- Gerry Adams' uncertainty and discomfort when repeatedly pressed about Sinn Féin's plan to raise the marginal tax rate for those earning over €100,000, once again raises questions about Mr Adams's grasp of economics, budgetary matters and policy detail - Shane Coleman.
If we were already of a mind to vote rather than ignore the lot of them, having watched the leaders' debate last night on RTE Prime Time, nothing came through that would cause a change of voting preference. Same old, same old from the leaders of four of society’s capital friendly parties.
Apart from a great moment when Gerry Adams caught Taoiseach Enda Kenny like a rabbit in the headlights regarding the appointment of John McNulty to the board of the Irish Museum of Modern Art and a horrendous moment when Adams seemed utterly contemptuous of Senator Mairia Cahill, there was little else to make it memorable. Only one of the four looks like Taoiseach material and it is not the current incumbent.

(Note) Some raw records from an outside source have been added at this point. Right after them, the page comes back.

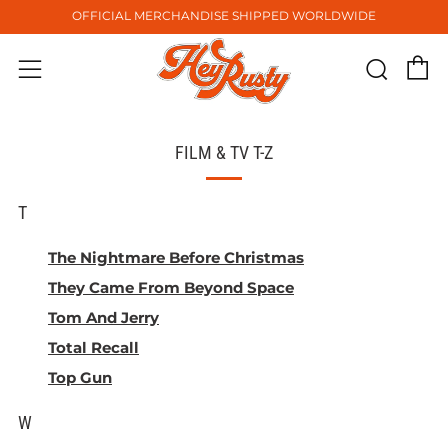
OFFICIAL MERCHANDISE SHIPPED WORLDWIDE
C
Sear
Menu
FILM & TV T-Z
T
The Nightmare Before Christmas
They Came From Beyond Space
Tom And Jerry
Total Recall
Top Gun
W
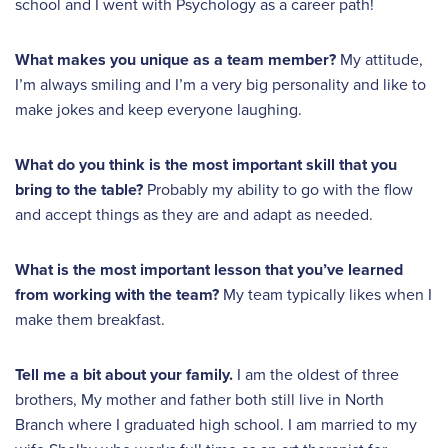
school and I went with Psychology as a career path!
What makes you unique as a team member?
My attitude,
I’m always smiling and I’m a very big personality and like to
make jokes and keep everyone laughing.
What do you think is the most important skill that you
bring to the table?
Probably my ability to go with the flow
and accept things as they are and adapt as needed.
What is the most important lesson that you’ve learned
from working with the team?
My team typically likes when I
make them breakfast.
Tell me a bit about your family.
I am the oldest of three
brothers, My mother and father both still live in North
Branch where I graduated high school. I am married to my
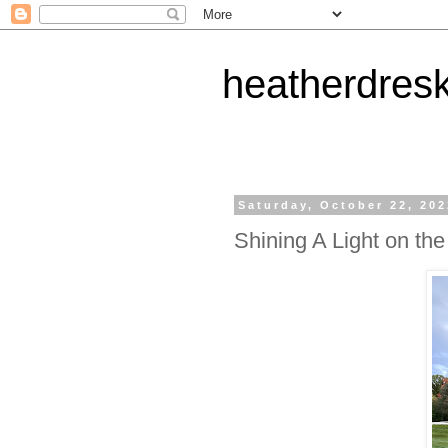
heatherdres
Saturday, October 22, 20
Shining A Light on th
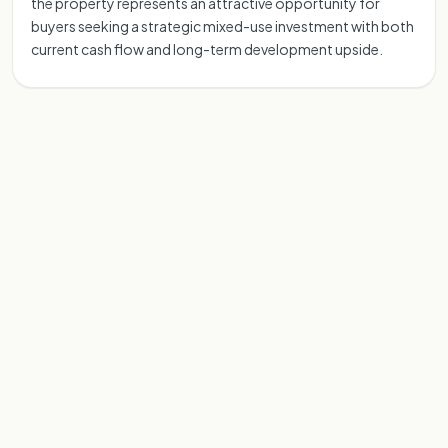
the property represents an attractive opportunity for
buyers seeking a strategic mixed-use investment with both
current cash flow and long-term development upside.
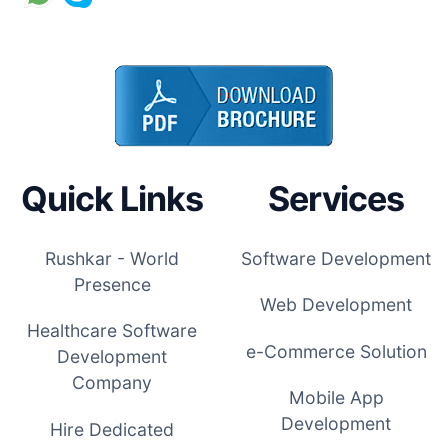
Quick Links
Services
Rushkar - World
Software Development
Presence
Web Development
Healthcare Software
e-Commerce Solution
Development
Company
Mobile App
Development
Hire Dedicated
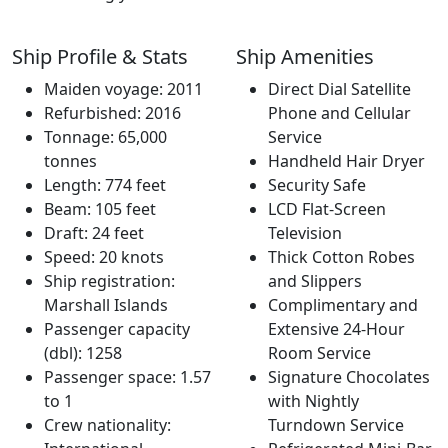
Ship Profile & Stats
Ship Amenities
Maiden voyage: 2011
Direct Dial Satellite
Refurbished: 2016
Phone and Cellular
Tonnage: 65,000
Service
tonnes
Handheld Hair Dryer
Length: 774 feet
Security Safe
Beam: 105 feet
LCD Flat-Screen
Draft: 24 feet
Television
Speed: 20 knots
Thick Cotton Robes
Ship registration:
and Slippers
Marshall Islands
Complimentary and
Passenger capacity
Extensive 24-Hour
(dbl): 1258
Room Service
Passenger space: 1.57
Signature Chocolates
to 1
with Nightly
Crew nationality:
Turndown Service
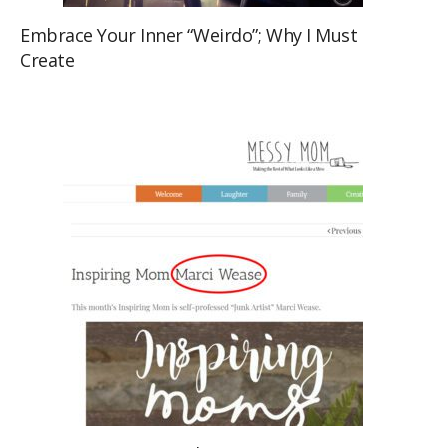
Embrace Your Inner “Weirdo”; Why I Must
Create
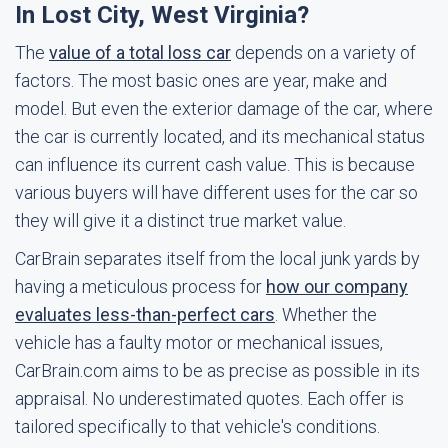
In Lost City, West Virginia?
The
value of a total loss car
depends on a variety of
factors. The most basic ones are year, make and
model. But even the exterior damage of the car, where
the car is currently located, and its mechanical status
can influence its current cash value. This is because
various buyers will have different uses for the car so
they will give it a distinct true market value.
CarBrain separates itself from the local junk yards by
having a meticulous process for
how our company
evaluates less-than-perfect cars
. Whether the
vehicle has a faulty motor or mechanical issues,
CarBrain.com aims to be as precise as possible in its
appraisal. No underestimated quotes. Each offer is
tailored specifically to that vehicle's conditions.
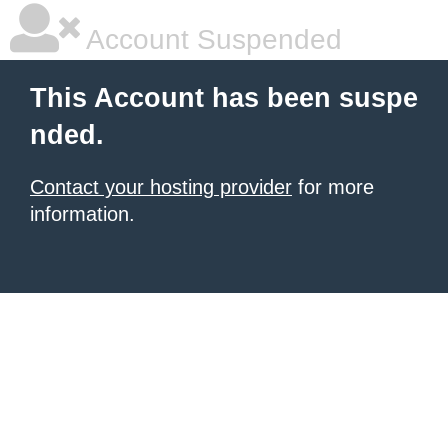
Account Suspended
This Account has been suspe
nded.
Contact your hosting provider
for more
information.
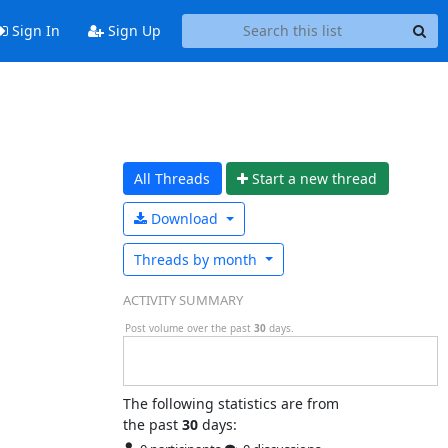
Sign In
Sign Up
All Threads
Start a n
ew thread
Download
Threads by
month
ACTIVITY SUMMARY
Post volume over the past
30
days.
The following statistics are from
the past
30
days:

Regardless of the formation of the next government, Micheal Martin has radically increased his chances of avoiding the unprecedented drop of becoming the only Fianna Fail leader never to make Taoiseach. If he resists the Gimore syndrome of office at all costs, opts to lead the opposition, even supporting a minority government on a case by case basis, the timing of the next election will be in his gift. He can strike at a moment of his choosing, when the electorate is ready to choose him as its Taoiseach. If he goes into government with Fine Gael as a junior partner and no revolving Taoiseach arrangement he is finished.
Last night’s was the first leaders’ debate I had actually watched. I am relieved to know there will be no more. I frequently complain that the post man should simply dump all election leaflets in the green recycle bin at the front of the house where there is a reasonable guarantee that they will eventually be turned into something useful. The postie doing it would also save me the bother of having to strain my arthritic riddled back in bending down to pick them up en route to the bin anyway. Like religious tracts and pamphlets, political election leaflets receive only a perfunctory glance in case they might be something useful like pizza promotions. After that - destination green bin.

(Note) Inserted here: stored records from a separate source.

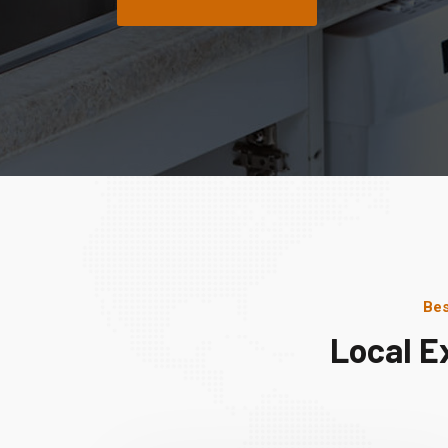
Bes
Local E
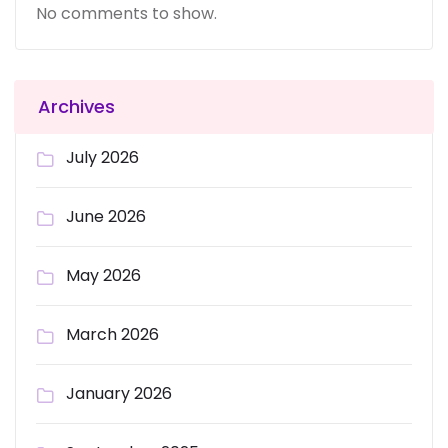
No comments to show.
Archives
July 2026
June 2026
May 2026
March 2026
January 2026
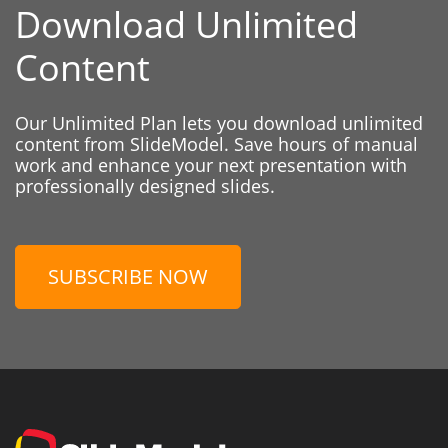
Download Unlimited
Content
Our Unlimited Plan lets you download unlimited
content from SlideModel. Save hours of manual
work and enhance your next presentation with
professionally designed slides.
SUBSCRIBE NOW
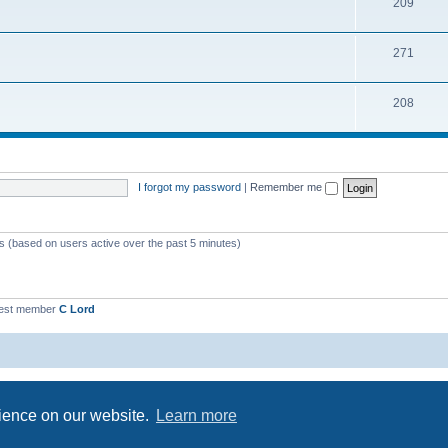
209
271
208
I forgot my password
|
Remember me
ts (based on users active over the past 5 minutes)
est member
C Lord
Powered by
phpBB
® Forum Software © phpBB Limited
Privacy
|
Terms
rience on our website.
Learn more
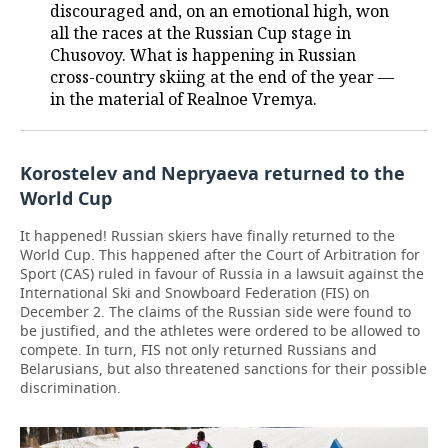
discouraged and, on an emotional high, won
all the races at the Russian Cup stage in
Chusovoy. What is happening in Russian
cross-country skiing at the end of the year —
in the material of Realnoe Vremya.
Korostelev and Nepryaeva returned to the
World Cup
It happened! Russian skiers have finally returned to the
World Cup. This happened after the Court of Arbitration for
Sport (CAS) ruled in favour of Russia in a lawsuit against the
International Ski and Snowboard Federation (FIS) on
December 2. The claims of the Russian side were found to
be justified, and the athletes were ordered to be allowed to
compete. In turn, FIS not only returned Russians and
Belarusians, but also threatened sanctions for their possible
discrimination.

The leaders debate is hard work for the viewer but there is not much hard labour involved in discerning the sagacity of Miriam Lord’s point that:
In Adams’s case it’s more like “Why do Sinn Féin have to explain everything twice? Once for Gerry to say it and the second time for Pearse/Mary Lou to clarify.

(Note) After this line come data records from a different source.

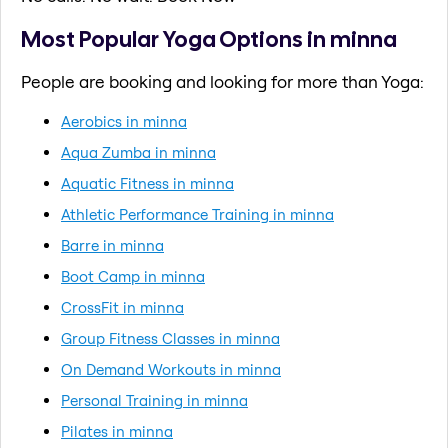
Most Popular Yoga Options in minna
People are booking and looking for more than Yoga:
Aerobics in minna
Aqua Zumba in minna
Aquatic Fitness in minna
Athletic Performance Training in minna
Barre in minna
Boot Camp in minna
CrossFit in minna
Group Fitness Classes in minna
On Demand Workouts in minna
Personal Training in minna
Pilates in minna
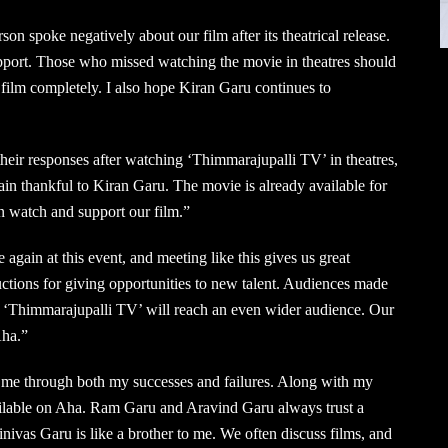
on spoke negatively about our film after its theatrical release.
upport. Those who missed watching the movie in theatres should
 film completely. I also hope Kiran Garu continues to
eir responses after watching ‘Thimmarajupalli TV’ in theatres,
in thankful to Kiran Garu. The movie is already available for
n watch and support our film.”
 again at this event, and meeting like this gives us great
ions for giving opportunities to new talent. Audiences made
, ‘Thimmarajupalli TV’ will reach an even wider audience. Our
Aha.”
me through both my successes and failures. Along with my
vailable on Aha. Ram Garu and Aravind Garu always trust a
nivas Garu is like a brother to me. We often discuss films, and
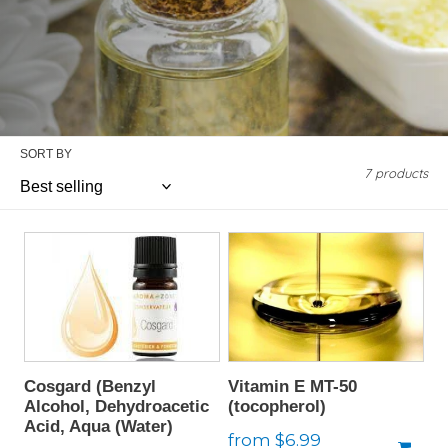
SORT BY
7 products
Cosgard (Benzyl
Vitamin E MT-50
Alcohol, Dehydroacetic
(tocopherol)
Acid, Aqua (Water)
Regular
from $6.99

It is what makes it easy for Labour's Ged Nash to slag off Adams that he needs to take off his socks to count to twenty. While it will not require a professor of mathematics to work out that Gerry will have substantially more votes counted for him than Ged will accumulate, the Sinn Fein’s leader’s command of economics is no better than my own. Piss poor.
Although this electoral outing has delivered nothing like the thrashing Adams sustained in 2007 at the hands of an inquisitorial Michael McDowell, the performances by the old caudillo have caused more than a few nervous flutters within his party.
Matt Carty, one of the party’s MEPs, sort of confirmed this in the studio discussion following the debate in which he said that the job of Adams was to provide a general vision and not a detailed account of policy. Plausible only up until the point where the public are expected to trust a leader who will be in endless hock to mandarins and bureaucrats because he lacks the knowledge of detail to challenge them. Visionaries are fine until asked to explain the vision. Well, it's more of this and that for him and her.
As the four Amigos rode off into the sunset Adams at least must take credit for having chosen the best steed - a horse called Shergar.